Samir Amellal : Oui mais pas uniquement. Tous les secteurs doivent s'y mettre, au risque d'accumuler une dette technologique, culturelle et organisationnelle. L'information concerne tous les secteurs, le marché algérien est perçu comme une excellente opportunité car il est une porte d'entrée stratégique sur l'Afrique dans une industrie comme "les Big Data" qui ne peut pas s'envisager à l'échelle d'un pays mais de grandes zones continentales. Évidemment, il y a des freins comme un taux d'équipement encore trop faible en internet haut débit, une économie très inflationnistes, et des freins à l'entrepreneuriat.

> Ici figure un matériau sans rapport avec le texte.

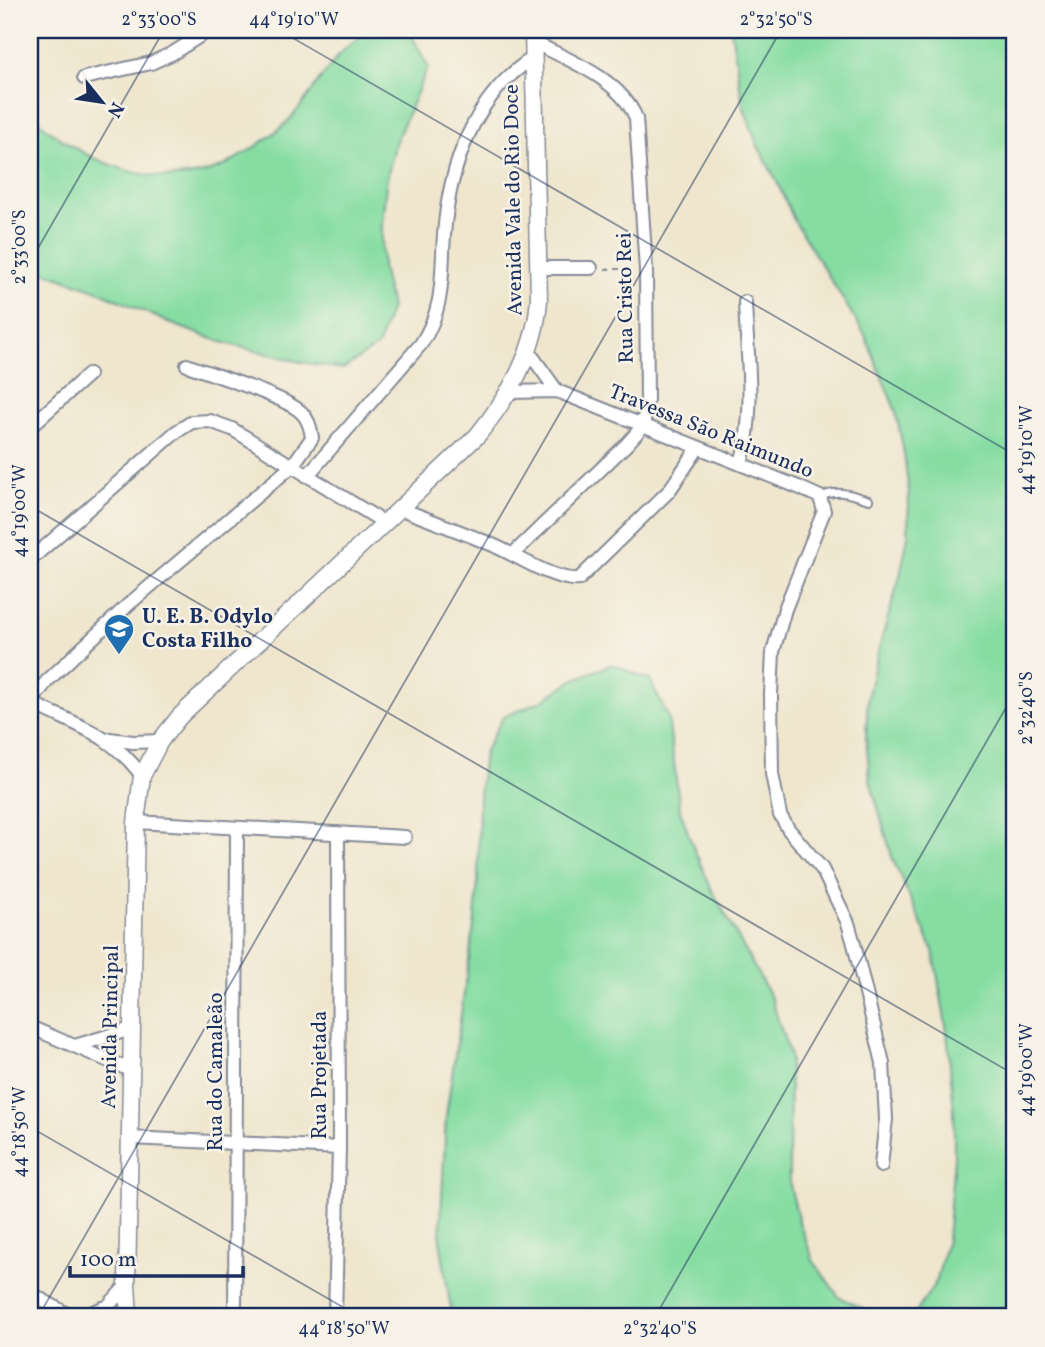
<svg xmlns="http://www.w3.org/2000/svg" width="1045" height="1347" font-family="Vollkorn,serif">
	<rect width="100%" height="100%" fill="#f7f3e8"/>
	<filter id="ink" filterUnits="userSpaceOnUse"><feTurbulence type="fractalNoise" baseFrequency=".0143" numOctaves="2"/><feDisplacementMap in="SourceGraphic" scale="14" xChannelSelector="R" yChannelSelector="G"/><feConvolveMatrix kernelMatrix="1 2 1 2 8 2 1 2 1" color-interpolation-filters="sRGB"/></filter>
	<filter id="wash" filterUnits="userSpaceOnUse"><feTurbulence type="fractalNoise" baseFrequency=".00686" numOctaves="4" result="noise"/><feDisplacementMap in="SourceGraphic" scale="28" xChannelSelector="R" yChannelSelector="G"/><feGaussianBlur stdDeviation="1.57" result="paint"/><feColorMatrix in="noise" values="0 0 0 0 0 0 0 0 0 0 0 0 0 0 0 0 0 1.4 0 .05"/><feComposite in="paint" operator="in"/></filter>
	<g filter="url(#wash)">
		<rect width="100%" height="100%" fill="#efe6cd"/>
		<!-- green -->
		<path fill="#85dda2" stroke="#508680" stroke-width="2" d="M 409,30 L 428,67 L 396,141 L 386,183 L 382,226 L 382,267 L 391,307 L 378,346 L 343,369 L 300,362 L 221,342 L 172,324 L 96,290 L 30,267 L 30,114 C 79,159 153,194 219,168 C 229,164 238,157 247,152 C 261,143 278,132 289,120 C 315,92 333,51 367,32 C 377,27 397,30 409,30 Z
			M 731,30 L 1015,30 L 1015,1317 L 452,1317 L 440,1239 L 446,1116 L 475,919 L 478,878 L 479,795 L 484,753 L 503,717 L 541,701 L 575,679 L 612,664 L 650,680 L 668,717 L 680,810 L 694,849 L 711,888 L 771,998 L 790,1056 L 789,1181 L 799,1222 L 814,1262 L 839,1297 L 876,1315 L 915,1314 L 937,1280 L 947,1239 L 954,1157 L 954,1112 L 947,1031 L 933,950 L 893,860 L 870,780 L 866,737 L 868,695 L 878,652 L 900,576 L 908,536 L 909,494 L 904,453 L 896,412 L 865,335 L 795,222 L 777,182 L 757,144 L 743,105 Z"/>
	</g>
	<g filter="url(#ink)">
		<g fill="none" stroke-linecap="round" stroke-linejoin="round">
			<!-- service casing -->
			<g stroke="#858a96" stroke-width="10">
				<path id="service" d="M 820,497 C 838,489 850,494 869,500"/>
			</g>
			<!-- minor casing -->
			<g stroke="#858a96" stroke-width="16">
				<path id="minor" d="M 84,78 L 151,63 L 173,53 L 209,30
					M 540,268 L 591,268
					M 529,352 L 557,391
					M 509,392 L 557,391 L 798,487 L 820,497 L 824,511 L 785,609 L 773,652 L 771,694 L 772,774 L 780,815 L 789,830 L 822,869 L 848,923 L 854,944 L 883,1063 L 886,1119 L 881,1166
					M 30,427 L 89,374
					M 741,464 C 756,411 747,357 745,302
					M 307,476 L 421,344 C 445,307 441,277 444,235 C 449,168 473,96 533,58
					M 401,509 C 430,520 459,531 488,543 C 512,552 554,582 579,579 L 669,491 L 698,448
					M 513,554 L 627,444 L 643,426 L 647,401 L 646,270 L 636,118 C 620,79 569,60 533,42
					M 30,560 L 176,432 L 192,422 L 210,421 L 232,429 L 385,523
					M 30,702 C 75,725 111,733 142,776
					M 30,710 L 34,698 L 47,681 L 129,604 L 292,466 L 312,438 C 311,429 309,420 302,413 C 285,396 213,375 187,365
					M 110,739 L 133,742 L 160,741
					M 136,822 L 405,837
					M 30,1027 L 130,1070
					M 75,1046 L 131,1029
					M 131,1138 L 339,1148
					M 30,1293 L 72,1317
					M 81,1317 L 108,1306 L 127,1285
					M 235,1317 L 237,828
					M 335,1317 L 339,1148 L 338,833"/>
			</g>
			<!-- tertiary casing -->
			<g stroke="#858a96" stroke-width="19">
				<path id="tertiary" d="M 129,1317 L 127,1285 L 136,822 L 142,776 L 160,741 L 180,716 L 477,436 C 510,395 535,353 539,300 L 533,30"/>
			</g>
			<!-- path -->
			<path stroke="#858a96" stroke-width="2" stroke-dasharray="5 5" stroke-linecap="butt" d="M 605,269 L 634,269"/>
			<!-- service -->
			<use href="#service" stroke="#fff" stroke-width="6"/>
			<!-- minor -->
			<use href="#minor" stroke="#fff" stroke-width="12"/>
			<!-- tertiary -->
			<use href="#tertiary" stroke="#fff" stroke-width="16"/>
		</g>
	</g>
	<!-- ticks -->
	<path fill="none" stroke="#1b2f5e" stroke-width="2" stroke-opacity="0.45" d="M 279,30 L 1015,455M 30,262 L 164,30M 30,506 L 1015,1075M 30,1127 L 360,1317M 38,1317 L 781,30M 655,1317 L 1015,692"/>
	<!-- icons -->
	<defs>
		<g id="school-pin" transform="scale(1.575)"><path d="M0 17L-7.5 6A9.5 9.5 0 1 1 7.5 6Z" fill="#1f6fb2" stroke="#f7f3e8"/><path d="M0-5L7-2L0 1L-7-2ZM-4 1L0 2.5L4 1V4Q0 6-4 4Z" fill="#fff"/></g>
	</defs>
	<g fill-rule="evenodd">
		<use href="#school-pin" x="119" y="629"/>
	</g>
	<g text-anchor="middle" dominant-baseline="central" stroke-width="5" stroke-linejoin="round" paint-order="stroke">
		<!-- street labels -->
		<g font-size="21" fill="#1b2f5e" stroke="#f7f3e8">
			<text transform="translate(514 200) rotate(-91)">Avenida Vale do Rio Doce</text>
			<text transform="translate(626 298) rotate(-91)">Rua Cristo Rei</text>
			<text transform="translate(711 432) rotate(22)">Travessa São Raimundo</text>
			<text transform="translate(111 1027) rotate(-89)">Avenida Principal</text>
			<text transform="translate(216 1072) rotate(-90)">Rua do Camaleão</text>
			<text transform="translate(320 1075) rotate(-90)">Rua Projetada</text>
		</g>
		<!-- poi labels -->
		<g font-size="21" font-weight="bold" fill="#1b2f5e" stroke="#f7f3e8" text-anchor="start">
			<text x="142" y="617">U. E. B. Odylo<tspan x="142" dy="24">Costa Filho</tspan></text>
		</g>
	</g>
	<!-- margin -->
	<rect width="1045" height="1347" fill="none" stroke="#f7f3e8" stroke-width="77"/>
	<!-- north arrow -->
	<g transform="translate(102 102) rotate(120)" stroke="#f7f3e8" stroke-width="5" paint-order="stroke">
	<path d="M0-5L12 26L0 18L-12 26Z" fill="#1b2f5e"/>
	<text y="-10" font-size="19" font-weight="bold" text-anchor="middle" fill="#1b2f5e">N</text>
	</g>
	<!-- scale -->
	<path d="M70 1266v10h173v-10" fill="none" stroke="#1b2f5e" stroke-width="3.5"/>
	<text x="80" y="1266" font-size="21" fill="#1b2f5e" stroke="#f7f3e8" stroke-width="5" paint-order="stroke">100 m</text>
	<rect x="38" y="38" width="968" height="1270" fill="none" stroke="#1b2f5e" stroke-width="2.5"/>
	<g font-size="18" text-anchor="middle" fill="#1b2f5e">
		<text x="159" y="25">2°33'00"S</text>
		<text x="294" y="25">44°19'10"W</text>
		<text x="776" y="25">2°32'50"S</text>
		<text transform="translate(19 247) rotate(-90)" y="6">2°33'00"S</text>
		<text transform="translate(1026 450) rotate(-90)" y="6">44°19'10"W</text>
		<text transform="translate(19 511) rotate(-90)" y="6">44°19'00"W</text>
		<text transform="translate(1026 708) rotate(-90)" y="6">2°32'40"S</text>
		<text transform="translate(1026 1070) rotate(-90)" y="6">44°19'00"W</text>
		<text transform="translate(19 1132) rotate(-90)" y="6">44°18'50"W</text>
		<text x="344" y="1334">44°18'50"W</text>
		<text x="660" y="1334">2°32'40"S</text>
	</g>
</svg>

Néanmoins, tous les pays ont des faiblesses et l'Algérie a énormément d'atouts.
N'TIC : Quels sont défis auxquels on peut être amené à faire face lorsqu'on est sur un marché comme l’Algérie ?
Samir Amellal : L'Algérie dispose d'atouts indéniables. Il y a bien sûr l'accroissement de l'équipement des ménages ou des individus via le mobile en connexions internet très haut débit mais aussi la formation d'experts. L'Algérie dispose d'une diaspora incroyable qu'elle pourrait aussi attirer pour catalyser son dynamisme notamment représenté par une jeunesse très inventive. Les hydrocarbures sont une manne finie ce ne sera jamais le cas de l'information, il est temps de basculer vers de nouveaux débouchés économiques.
N'TIC : Pouvez-vous expliquer encore plus le rôle de la diaspora dans ce domaine ?
Samir Amellal : La diaspora algérienne est de mieux en mieux formée et s'aiguise dans les plus grands Groupes mondiaux. Ils sont confrontés à une compétition très dure dans les pays occidentaux et doivent en plus parfois faire face aux difficultés liées à leurs origines. Bref, ils sont conscients que leur pays d'origine représente une excellente opportunité qu'ils n'ont pas envie de laisser à des initiatives étrangères. Il suffirait de peu pour qu'ils mettent leur compétence au service de l'Algérie.